How The Right's "Dark Money ATM" Spent $1 Million On Stossel Educational Materials

{personally I think this crosses the line against promoting a specific reigion in public schools}


Two foundations that have been described as "the dark money ATM of the right" have spent more than $1 million combined funding a non-profit organization whose primary function is distributing libertarian education materials featuring Fox Business host John Stossel.

Donors Trust and Donors Capital Fund, the affiliated funding groups, were until recently obscure entities. But over the past month a series of reports have detailed how those organizations have paid out more than $400 million to over 1,000 conservative groups since their 1999 founding. Those reports have described how the two organizations have allowed wealthy individuals to discreetly underwrite trending conservative causes like climate change denial.

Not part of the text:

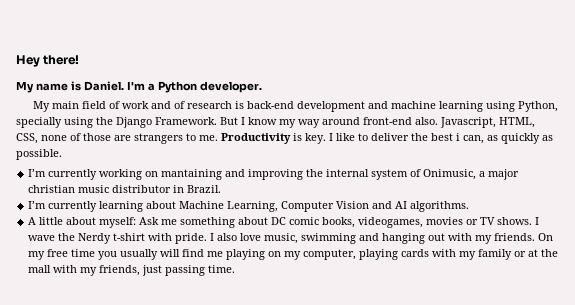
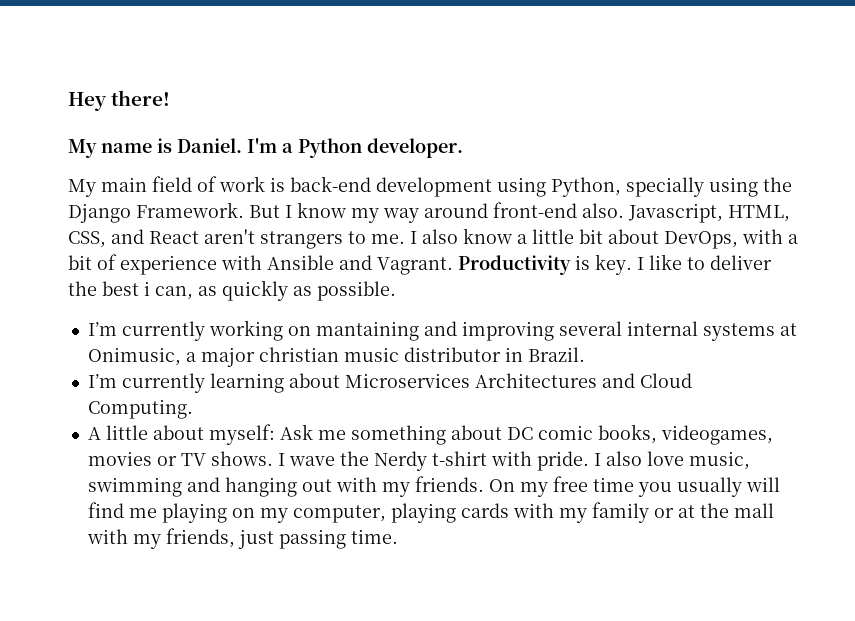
[150,101,483,112] and of research is back-end development and machine learning -> [270,176,492,197] is back-end development
[41,133,218,144] none of those are strangers to me. -> [111,228,798,249] [68,254,453,275] and React aren't strangers to me. I also know a little bit about DevOps, with a bit of experience with Ansible and Vagrant.
[306,169,422,180] the internal system of -> [558,321,797,341] several internal systems at
[179,201,470,212] Machine Learning, Computer Vision and AI algorithms. -> [344,373,692,388] [87,399,193,419] Microservices Architectures and Cloud Computing.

The groups have also been the primary funders behind an effort to flood American classrooms with packaged libertarian lessons branded with John Stossel's mustachioed face. In 2011, Donors Trust gave $540,000 to the Philadelphia-based Center for Independent Thought (CIT), with the funds earmarked for the distribution of "Stossel in the Classroom" teaching materials, according to IRS filings obtained by Mother Jones.

According to CIT's website, its mission is to "bring the ideas of liberty to freedom-loving people around the globe." They do so primarily through the distribution of free "Stossel in the Classroom" videos, DVDs and discussion guides, which the program claims are currently used by more than 150,000 teachers in middle school, high school, and college classrooms around the country.